REQUIREMENT
Repeat the records exactly, with one exception: no images.

EXTRACTED ENTRIES
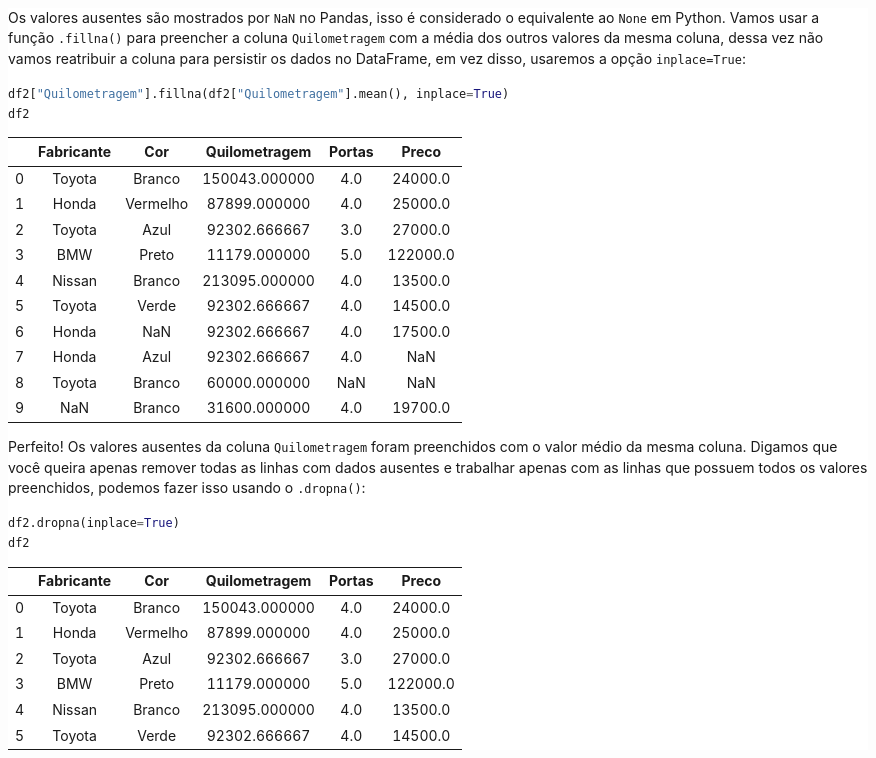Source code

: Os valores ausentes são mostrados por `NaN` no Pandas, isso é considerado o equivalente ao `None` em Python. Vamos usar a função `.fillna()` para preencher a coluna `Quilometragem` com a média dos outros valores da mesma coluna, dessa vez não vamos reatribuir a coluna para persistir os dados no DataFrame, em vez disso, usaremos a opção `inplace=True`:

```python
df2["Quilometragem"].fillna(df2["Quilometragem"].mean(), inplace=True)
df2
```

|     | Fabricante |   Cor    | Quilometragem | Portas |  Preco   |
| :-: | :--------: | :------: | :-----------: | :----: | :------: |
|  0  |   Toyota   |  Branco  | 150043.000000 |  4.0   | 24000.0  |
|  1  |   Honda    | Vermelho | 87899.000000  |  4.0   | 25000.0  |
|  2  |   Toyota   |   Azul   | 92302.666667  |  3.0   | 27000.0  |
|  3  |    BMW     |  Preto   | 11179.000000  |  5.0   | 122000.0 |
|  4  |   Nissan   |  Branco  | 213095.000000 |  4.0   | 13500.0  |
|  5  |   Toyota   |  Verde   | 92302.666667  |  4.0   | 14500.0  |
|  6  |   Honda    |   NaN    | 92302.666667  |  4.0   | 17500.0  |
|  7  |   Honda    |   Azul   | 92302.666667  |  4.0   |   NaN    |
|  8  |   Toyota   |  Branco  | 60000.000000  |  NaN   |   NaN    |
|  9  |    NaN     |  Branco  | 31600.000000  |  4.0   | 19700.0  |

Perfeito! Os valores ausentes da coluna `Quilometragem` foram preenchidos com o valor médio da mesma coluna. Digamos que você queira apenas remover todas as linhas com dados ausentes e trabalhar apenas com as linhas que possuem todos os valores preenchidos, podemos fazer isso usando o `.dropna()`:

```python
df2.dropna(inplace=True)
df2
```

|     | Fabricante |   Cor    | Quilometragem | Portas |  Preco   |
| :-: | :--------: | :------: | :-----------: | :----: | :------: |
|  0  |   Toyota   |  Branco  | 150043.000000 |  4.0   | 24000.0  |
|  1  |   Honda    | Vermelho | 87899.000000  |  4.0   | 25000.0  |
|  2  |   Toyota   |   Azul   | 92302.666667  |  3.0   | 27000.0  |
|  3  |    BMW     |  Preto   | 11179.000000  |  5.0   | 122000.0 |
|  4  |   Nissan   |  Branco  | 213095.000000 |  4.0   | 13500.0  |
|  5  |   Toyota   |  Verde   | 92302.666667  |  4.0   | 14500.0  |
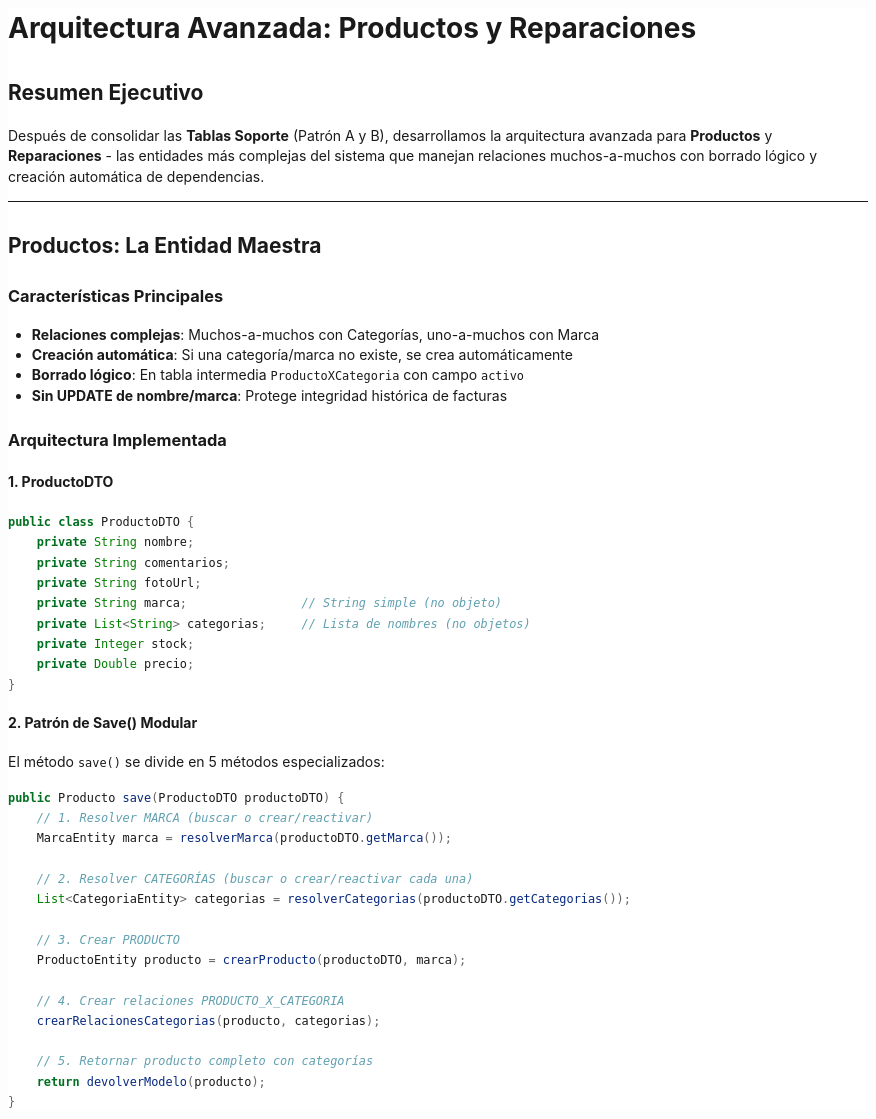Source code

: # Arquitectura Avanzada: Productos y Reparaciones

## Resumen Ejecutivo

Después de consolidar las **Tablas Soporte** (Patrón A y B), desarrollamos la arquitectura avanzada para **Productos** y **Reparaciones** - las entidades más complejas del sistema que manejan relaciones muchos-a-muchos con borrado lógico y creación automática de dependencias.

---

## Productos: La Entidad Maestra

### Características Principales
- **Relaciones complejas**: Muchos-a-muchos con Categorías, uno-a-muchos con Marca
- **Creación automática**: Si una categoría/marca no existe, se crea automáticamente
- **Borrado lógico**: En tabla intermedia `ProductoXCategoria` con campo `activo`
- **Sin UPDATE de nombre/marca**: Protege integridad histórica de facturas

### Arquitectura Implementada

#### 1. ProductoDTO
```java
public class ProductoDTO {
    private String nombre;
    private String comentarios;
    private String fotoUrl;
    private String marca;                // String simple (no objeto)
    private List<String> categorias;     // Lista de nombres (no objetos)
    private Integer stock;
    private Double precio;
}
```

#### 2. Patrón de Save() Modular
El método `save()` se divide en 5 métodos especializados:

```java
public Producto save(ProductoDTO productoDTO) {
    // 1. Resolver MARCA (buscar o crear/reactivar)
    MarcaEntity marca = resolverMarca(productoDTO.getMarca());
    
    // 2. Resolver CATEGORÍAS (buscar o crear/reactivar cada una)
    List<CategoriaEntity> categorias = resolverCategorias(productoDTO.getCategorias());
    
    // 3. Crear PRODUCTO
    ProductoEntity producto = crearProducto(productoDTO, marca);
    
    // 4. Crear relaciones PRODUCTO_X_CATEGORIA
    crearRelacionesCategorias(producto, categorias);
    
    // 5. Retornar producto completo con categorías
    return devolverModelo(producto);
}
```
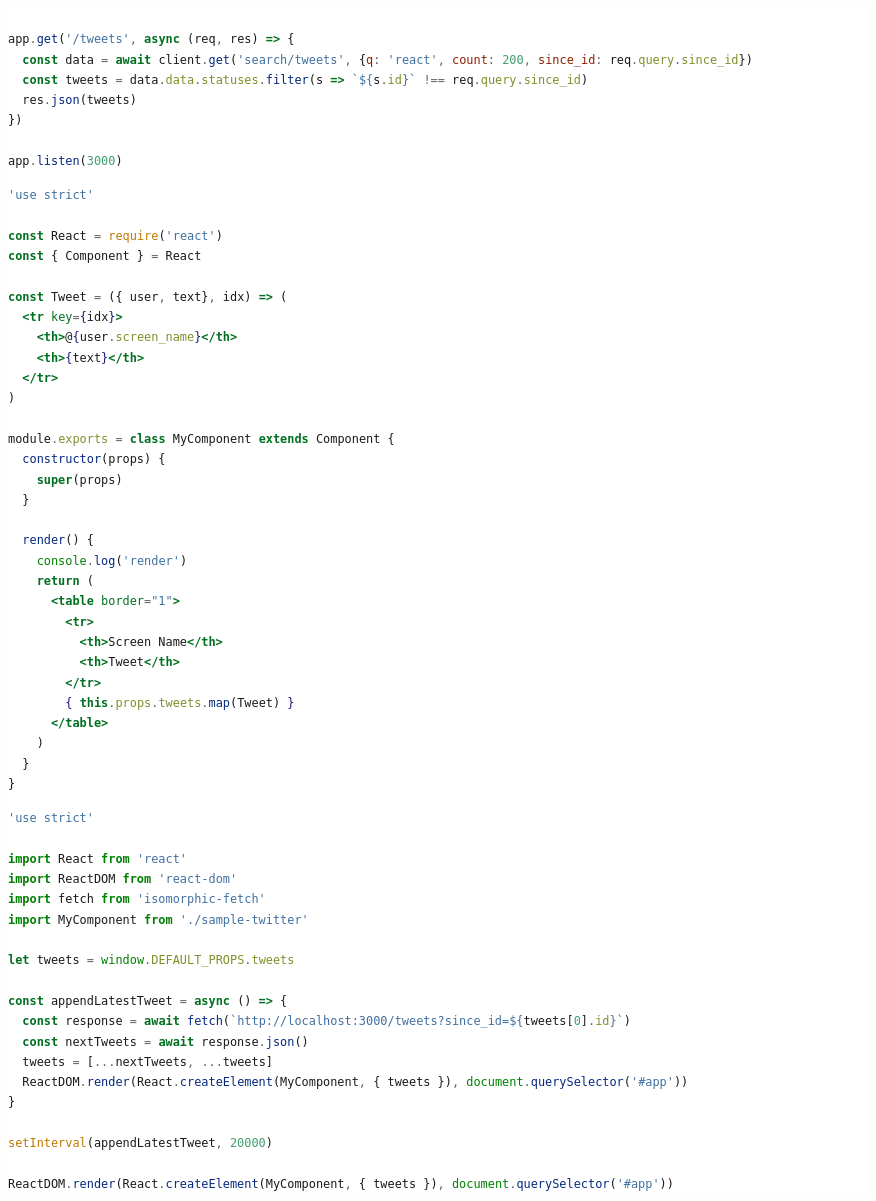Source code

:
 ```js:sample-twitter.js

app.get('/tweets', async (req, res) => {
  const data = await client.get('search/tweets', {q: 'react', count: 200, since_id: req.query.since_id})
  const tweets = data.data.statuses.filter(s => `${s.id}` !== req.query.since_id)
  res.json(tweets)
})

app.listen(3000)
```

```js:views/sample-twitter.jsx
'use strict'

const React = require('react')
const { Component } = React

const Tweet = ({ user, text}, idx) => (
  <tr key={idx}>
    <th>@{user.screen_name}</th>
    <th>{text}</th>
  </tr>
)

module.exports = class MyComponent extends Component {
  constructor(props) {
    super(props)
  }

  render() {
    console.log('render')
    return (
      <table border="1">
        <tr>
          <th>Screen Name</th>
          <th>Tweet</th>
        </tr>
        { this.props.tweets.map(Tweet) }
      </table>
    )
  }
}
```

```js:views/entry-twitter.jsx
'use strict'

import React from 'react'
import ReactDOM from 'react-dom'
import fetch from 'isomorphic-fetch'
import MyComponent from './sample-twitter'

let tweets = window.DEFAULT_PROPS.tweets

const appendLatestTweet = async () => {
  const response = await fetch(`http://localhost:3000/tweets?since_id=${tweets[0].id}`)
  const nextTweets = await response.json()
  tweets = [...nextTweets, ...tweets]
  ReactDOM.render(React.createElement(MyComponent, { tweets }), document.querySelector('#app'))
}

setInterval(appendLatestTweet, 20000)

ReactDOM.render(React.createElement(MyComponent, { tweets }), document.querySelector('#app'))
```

RESULT OF THIS EXERCISE
Source code

: Os valores ausentes são mostrados por `NaN` no Pandas, isso é considerado o equivalente ao `None` em Python. Vamos usar a função `.fillna()` para preencher a coluna `Quilometragem` com a média dos outros valores da mesma coluna, dessa vez não vamos reatribuir a coluna para persistir os dados no DataFrame, em vez disso, usaremos a opção `inplace=True`:

```python
df2["Quilometragem"].fillna(df2["Quilometragem"].mean(), inplace=True)
df2
```

|     | Fabricante |   Cor    | Quilometragem | Portas |  Preco   |
| :-: | :--------: | :------: | :-----------: | :----: | :------: |
|  0  |   Toyota   |  Branco  | 150043.000000 |  4.0   | 24000.0  |
|  1  |   Honda    | Vermelho | 87899.000000  |  4.0   | 25000.0  |
|  2  |   Toyota   |   Azul   | 92302.666667  |  3.0   | 27000.0  |
|  3  |    BMW     |  Preto   | 11179.000000  |  5.0   | 122000.0 |
|  4  |   Nissan   |  Branco  | 213095.000000 |  4.0   | 13500.0  |
|  5  |   Toyota   |  Verde   | 92302.666667  |  4.0   | 14500.0  |
|  6  |   Honda    |   NaN    | 92302.666667  |  4.0   | 17500.0  |
|  7  |   Honda    |   Azul   | 92302.666667  |  4.0   |   NaN    |
|  8  |   Toyota   |  Branco  | 60000.000000  |  NaN   |   NaN    |
|  9  |    NaN     |  Branco  | 31600.000000  |  4.0   | 19700.0  |

Perfeito! Os valores ausentes da coluna `Quilometragem` foram preenchidos com o valor médio da mesma coluna. Digamos que você queira apenas remover todas as linhas com dados ausentes e trabalhar apenas com as linhas que possuem todos os valores preenchidos, podemos fazer isso usando o `.dropna()`:

```python
df2.dropna(inplace=True)
df2
```

|     | Fabricante |   Cor    | Quilometragem | Portas |  Preco   |
| :-: | :--------: | :------: | :-----------: | :----: | :------: |
|  0  |   Toyota   |  Branco  | 150043.000000 |  4.0   | 24000.0  |
|  1  |   Honda    | Vermelho | 87899.000000  |  4.0   | 25000.0  |
|  2  |   Toyota   |   Azul   | 92302.666667  |  3.0   | 27000.0  |
|  3  |    BMW     |  Preto   | 11179.000000  |  5.0   | 122000.0 |
|  4  |   Nissan   |  Branco  | 213095.000000 |  4.0   | 13500.0  |
|  5  |   Toyota   |  Verde   | 92302.666667  |  4.0   | 14500.0  |
Source code

: # Arquitectura Avanzada: Productos y Reparaciones

## Resumen Ejecutivo

Después de consolidar las **Tablas Soporte** (Patrón A y B), desarrollamos la arquitectura avanzada para **Productos** y **Reparaciones** - las entidades más complejas del sistema que manejan relaciones muchos-a-muchos con borrado lógico y creación automática de dependencias.

---

## Productos: La Entidad Maestra

### Características Principales
- **Relaciones complejas**: Muchos-a-muchos con Categorías, uno-a-muchos con Marca
- **Creación automática**: Si una categoría/marca no existe, se crea automáticamente
- **Borrado lógico**: En tabla intermedia `ProductoXCategoria` con campo `activo`
- **Sin UPDATE de nombre/marca**: Protege integridad histórica de facturas

### Arquitectura Implementada

#### 1. ProductoDTO
```java
public class ProductoDTO {
    private String nombre;
    private String comentarios;
    private String fotoUrl;
    private String marca;                // String simple (no objeto)
    private List<String> categorias;     // Lista de nombres (no objetos)
    private Integer stock;
    private Double precio;
}
```

#### 2. Patrón de Save() Modular
El método `save()` se divide en 5 métodos especializados:

```java
public Producto save(ProductoDTO productoDTO) {
    // 1. Resolver MARCA (buscar o crear/reactivar)
    MarcaEntity marca = resolverMarca(productoDTO.getMarca());
    
    // 2. Resolver CATEGORÍAS (buscar o crear/reactivar cada una)
    List<CategoriaEntity> categorias = resolverCategorias(productoDTO.getCategorias());
    
    // 3. Crear PRODUCTO
    ProductoEntity producto = crearProducto(productoDTO, marca);
    
    // 4. Crear relaciones PRODUCTO_X_CATEGORIA
    crearRelacionesCategorias(producto, categorias);
    
    // 5. Retornar producto completo con categorías
    return devolverModelo(producto);
}
```
Source code

:
 ```js:sample-twitter.js

app.get('/tweets', async (req, res) => {
  const data = await client.get('search/tweets', {q: 'react', count: 200, since_id: req.query.since_id})
  const tweets = data.data.statuses.filter(s => `${s.id}` !== req.query.since_id)
  res.json(tweets)
})

app.listen(3000)
```

```js:views/sample-twitter.jsx
'use strict'

const React = require('react')
const { Component } = React

const Tweet = ({ user, text}, idx) => (
  <tr key={idx}>
    <th>@{user.screen_name}</th>
    <th>{text}</th>
  </tr>
)

module.exports = class MyComponent extends Component {
  constructor(props) {
    super(props)
  }

  render() {
    console.log('render')
    return (
      <table border="1">
        <tr>
          <th>Screen Name</th>
          <th>Tweet</th>
        </tr>
        { this.props.tweets.map(Tweet) }
      </table>
    )
  }
}
```

```js:views/entry-twitter.jsx
'use strict'

import React from 'react'
import ReactDOM from 'react-dom'
import fetch from 'isomorphic-fetch'
import MyComponent from './sample-twitter'

let tweets = window.DEFAULT_PROPS.tweets

const appendLatestTweet = async () => {
  const response = await fetch(`http://localhost:3000/tweets?since_id=${tweets[0].id}`)
  const nextTweets = await response.json()
  tweets = [...nextTweets, ...tweets]
  ReactDOM.render(React.createElement(MyComponent, { tweets }), document.querySelector('#app'))
}

setInterval(appendLatestTweet, 20000)

ReactDOM.render(React.createElement(MyComponent, { tweets }), document.querySelector('#app'))
```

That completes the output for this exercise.